E’ possibile che i figli di Dio fossero gli Anunnaki, angeli caduti dal cielo, asessuati, in
grado di assumere sembianze umane e replicare la sessualità dell’uomo a
fini riproduttivi? Se così fosse, chi erano invece i giganti?
Di loro troviamo traccia non solo nella
mitologia mesopotamica ma anche in quella romana e greca, dove venivano
descritti come creature prodigiose e abili conoscitori dell’arte della
lavorazione del ferro.
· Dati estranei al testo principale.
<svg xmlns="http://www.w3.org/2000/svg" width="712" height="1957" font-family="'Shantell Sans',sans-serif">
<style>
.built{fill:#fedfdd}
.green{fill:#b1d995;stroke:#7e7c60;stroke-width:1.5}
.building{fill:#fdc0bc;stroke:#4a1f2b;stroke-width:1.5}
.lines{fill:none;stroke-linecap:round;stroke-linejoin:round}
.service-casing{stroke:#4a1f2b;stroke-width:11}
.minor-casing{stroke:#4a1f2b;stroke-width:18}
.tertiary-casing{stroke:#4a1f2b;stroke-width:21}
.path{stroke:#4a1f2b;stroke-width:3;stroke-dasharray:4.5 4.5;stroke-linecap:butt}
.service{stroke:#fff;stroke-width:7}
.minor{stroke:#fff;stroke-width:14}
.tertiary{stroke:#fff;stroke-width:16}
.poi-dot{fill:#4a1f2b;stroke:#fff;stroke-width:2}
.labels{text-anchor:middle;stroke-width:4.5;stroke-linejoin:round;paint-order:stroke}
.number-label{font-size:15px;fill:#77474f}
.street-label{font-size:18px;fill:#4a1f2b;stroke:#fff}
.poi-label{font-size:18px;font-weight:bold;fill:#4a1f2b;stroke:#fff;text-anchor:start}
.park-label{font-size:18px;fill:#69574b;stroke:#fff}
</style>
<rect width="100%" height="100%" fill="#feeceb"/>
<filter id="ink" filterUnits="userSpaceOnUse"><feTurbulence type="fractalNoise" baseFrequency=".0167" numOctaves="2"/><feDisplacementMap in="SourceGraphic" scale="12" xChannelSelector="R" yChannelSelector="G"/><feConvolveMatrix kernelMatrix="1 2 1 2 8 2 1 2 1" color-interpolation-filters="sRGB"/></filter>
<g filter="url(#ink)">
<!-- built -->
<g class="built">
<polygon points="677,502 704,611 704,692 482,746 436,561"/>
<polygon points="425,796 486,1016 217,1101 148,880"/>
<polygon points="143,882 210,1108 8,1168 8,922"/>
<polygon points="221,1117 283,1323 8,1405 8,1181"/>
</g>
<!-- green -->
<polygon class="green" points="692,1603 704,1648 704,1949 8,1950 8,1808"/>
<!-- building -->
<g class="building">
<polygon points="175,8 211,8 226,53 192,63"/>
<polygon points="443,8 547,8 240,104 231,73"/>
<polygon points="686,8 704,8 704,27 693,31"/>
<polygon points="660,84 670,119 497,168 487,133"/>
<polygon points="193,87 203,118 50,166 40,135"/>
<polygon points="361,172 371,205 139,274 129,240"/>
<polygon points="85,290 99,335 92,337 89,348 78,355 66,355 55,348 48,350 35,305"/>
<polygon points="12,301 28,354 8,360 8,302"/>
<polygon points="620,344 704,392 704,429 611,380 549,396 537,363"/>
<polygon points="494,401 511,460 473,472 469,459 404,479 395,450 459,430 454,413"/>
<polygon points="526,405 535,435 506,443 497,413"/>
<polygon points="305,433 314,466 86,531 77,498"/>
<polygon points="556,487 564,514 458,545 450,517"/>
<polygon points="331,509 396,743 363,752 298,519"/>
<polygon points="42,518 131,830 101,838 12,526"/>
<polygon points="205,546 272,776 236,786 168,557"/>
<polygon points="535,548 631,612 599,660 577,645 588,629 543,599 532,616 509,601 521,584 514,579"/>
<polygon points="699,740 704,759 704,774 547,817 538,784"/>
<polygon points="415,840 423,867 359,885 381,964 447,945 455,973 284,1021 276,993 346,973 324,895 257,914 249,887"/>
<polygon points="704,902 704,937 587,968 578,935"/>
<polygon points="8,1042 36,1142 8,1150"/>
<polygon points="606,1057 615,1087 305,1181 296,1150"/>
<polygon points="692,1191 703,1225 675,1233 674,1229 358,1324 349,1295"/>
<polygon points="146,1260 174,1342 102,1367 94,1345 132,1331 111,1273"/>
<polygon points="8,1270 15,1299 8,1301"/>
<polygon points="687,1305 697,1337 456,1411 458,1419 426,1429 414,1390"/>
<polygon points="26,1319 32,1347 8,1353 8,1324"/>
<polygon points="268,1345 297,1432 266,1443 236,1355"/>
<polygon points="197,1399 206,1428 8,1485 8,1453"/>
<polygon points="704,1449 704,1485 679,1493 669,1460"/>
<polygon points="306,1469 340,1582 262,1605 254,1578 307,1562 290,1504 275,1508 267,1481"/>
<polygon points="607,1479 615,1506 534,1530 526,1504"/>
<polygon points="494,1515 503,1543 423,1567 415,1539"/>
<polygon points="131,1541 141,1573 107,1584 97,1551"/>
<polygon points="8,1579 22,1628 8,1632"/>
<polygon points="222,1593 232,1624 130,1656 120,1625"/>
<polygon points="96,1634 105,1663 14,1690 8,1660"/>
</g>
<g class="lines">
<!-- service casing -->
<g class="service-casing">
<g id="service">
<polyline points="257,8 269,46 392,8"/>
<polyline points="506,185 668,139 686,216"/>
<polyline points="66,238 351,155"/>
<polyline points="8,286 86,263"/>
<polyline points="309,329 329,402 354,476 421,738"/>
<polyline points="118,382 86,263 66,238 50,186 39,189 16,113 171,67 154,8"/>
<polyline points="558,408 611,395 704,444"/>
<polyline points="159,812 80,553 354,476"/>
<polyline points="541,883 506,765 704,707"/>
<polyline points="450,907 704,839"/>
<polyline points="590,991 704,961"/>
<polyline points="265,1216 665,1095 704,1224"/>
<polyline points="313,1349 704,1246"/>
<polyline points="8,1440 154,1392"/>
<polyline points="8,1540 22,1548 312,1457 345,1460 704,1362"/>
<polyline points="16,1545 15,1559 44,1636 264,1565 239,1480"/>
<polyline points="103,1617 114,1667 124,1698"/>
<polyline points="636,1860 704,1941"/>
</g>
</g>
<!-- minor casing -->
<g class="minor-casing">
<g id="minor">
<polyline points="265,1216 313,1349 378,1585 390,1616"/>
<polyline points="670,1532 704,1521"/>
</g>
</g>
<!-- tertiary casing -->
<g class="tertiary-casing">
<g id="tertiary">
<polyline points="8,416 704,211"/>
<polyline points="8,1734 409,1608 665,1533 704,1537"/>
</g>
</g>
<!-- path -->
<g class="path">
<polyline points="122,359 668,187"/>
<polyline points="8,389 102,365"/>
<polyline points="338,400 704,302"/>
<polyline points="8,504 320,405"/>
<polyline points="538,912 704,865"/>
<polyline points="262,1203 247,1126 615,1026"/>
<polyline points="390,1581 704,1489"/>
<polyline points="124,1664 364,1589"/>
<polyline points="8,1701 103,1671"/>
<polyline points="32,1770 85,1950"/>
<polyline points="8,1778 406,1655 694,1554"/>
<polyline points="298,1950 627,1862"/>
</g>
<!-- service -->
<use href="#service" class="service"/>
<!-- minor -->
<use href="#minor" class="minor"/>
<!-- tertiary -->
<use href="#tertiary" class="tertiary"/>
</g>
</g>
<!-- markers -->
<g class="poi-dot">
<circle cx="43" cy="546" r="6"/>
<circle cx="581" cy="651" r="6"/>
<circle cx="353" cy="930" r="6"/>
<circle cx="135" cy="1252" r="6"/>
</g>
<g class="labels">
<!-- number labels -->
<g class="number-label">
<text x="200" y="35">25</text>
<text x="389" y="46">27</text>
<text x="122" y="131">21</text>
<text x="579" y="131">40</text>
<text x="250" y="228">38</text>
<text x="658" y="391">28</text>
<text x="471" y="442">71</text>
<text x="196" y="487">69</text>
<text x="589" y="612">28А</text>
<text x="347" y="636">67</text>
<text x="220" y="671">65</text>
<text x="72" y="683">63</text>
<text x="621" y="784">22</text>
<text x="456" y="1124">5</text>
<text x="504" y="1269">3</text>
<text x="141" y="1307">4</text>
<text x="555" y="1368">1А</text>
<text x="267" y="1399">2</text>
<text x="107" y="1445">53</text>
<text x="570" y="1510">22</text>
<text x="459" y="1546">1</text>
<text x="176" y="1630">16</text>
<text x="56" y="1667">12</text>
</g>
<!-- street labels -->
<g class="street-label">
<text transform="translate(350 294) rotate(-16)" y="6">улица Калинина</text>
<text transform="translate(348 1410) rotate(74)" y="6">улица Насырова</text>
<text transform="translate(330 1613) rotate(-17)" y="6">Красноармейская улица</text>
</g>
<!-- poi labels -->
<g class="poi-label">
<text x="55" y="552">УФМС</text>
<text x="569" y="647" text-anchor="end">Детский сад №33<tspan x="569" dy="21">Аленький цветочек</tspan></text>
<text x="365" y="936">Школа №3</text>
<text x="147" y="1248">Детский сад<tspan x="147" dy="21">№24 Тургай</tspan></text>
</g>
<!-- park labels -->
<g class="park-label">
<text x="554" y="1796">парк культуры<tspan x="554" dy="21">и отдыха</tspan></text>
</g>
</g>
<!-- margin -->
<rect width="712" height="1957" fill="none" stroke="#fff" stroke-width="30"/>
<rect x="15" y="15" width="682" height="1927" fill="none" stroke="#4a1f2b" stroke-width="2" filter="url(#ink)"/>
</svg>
Come si può dimenticare il celebre combattimento
biblico tra Davide e Golia o lo scontro tra Ulisse e Polifemo nel poema
omerico dell’Odissea? La risposta a tutte le nostre domande è contenuta
nel misterioso Libro di Enoch, un testo apocrifo di
origine giudaica e dai contenuti sconcertanti risalente al I secolo
a.C., rinvenuto nel 1773 dall’archeologo scozzese James Bruce, in una
grotta del sito archeologico di Qumran (ebraico: קומראן, arabo: خربة قمران – Khirbet Qumran),
sulla riva nord-occidentale del Mar Morto. In tutti i 108 capitoli che
compongono l’opera vengono affrontati temi incredibili, da lasciare a
bocca aperta anche gli scienziati più integerrimi.
Infatti, oltre a
tipiche descrizioni narrative e parabole, l’autore parla di visioni
apocalittiche e metafisiche, viaggi in cielo, concetti di astronomia e
astrologia. Tutto ebbe inizio quando un gruppo di “angeli ribelli”
capeggiato da Samyaza, un angelo di rango elevato, decise di scendere
sulla Terra sotto sembianze umane per studiare da vicino gli altri figli di Dio
(gli esseri umani) e insegnare loro ad amare.
Ma durante la loro
permanenza gli angeli vollero strafare e spiegarono: agli uomini lo
studio delle costellazioni, dei pianeti e la costruzioni delle armi;
alle donne l’arte della seduzione e della bellezza. Alla fine furono
proprio loro ad adulare le femmine umane accoppiandosi con esse e dando
origine a delle creature ibride: i giganti o Nephilim. Per aver dato ai
loro “fratelli umani” conoscenze nuove e proibite gli angeli caduti furono puniti da Dio. E’ chiaro a questo punto che i famigerati Anunnaki non erano giganti bensì angeli.
Nel suo libro dei segreti, Enoch li
descrive come uomini grandissimi come mai ne aveva visti prima: il viso
lucente come il sole, gli occhi ardenti come lampade, le braccia simili
a delle ali d’oro. Impaurito dalla loro imponenza l’uomo restò
impietrito, immobile, con lo sguardo pieno di paura. E’ facile
immaginare come questi esseri non fossero in realtà delle divinità ma
degli alieni in carne ed ossa con tanto di tute spaziali; gli antichi
vedendoli scendere dal cielo li scambiarono per degli dei e da qui
presero forma i miti, le leggende e i testi sacri di tutto il mondo.
Chi ha orecchie per intendere, intenda.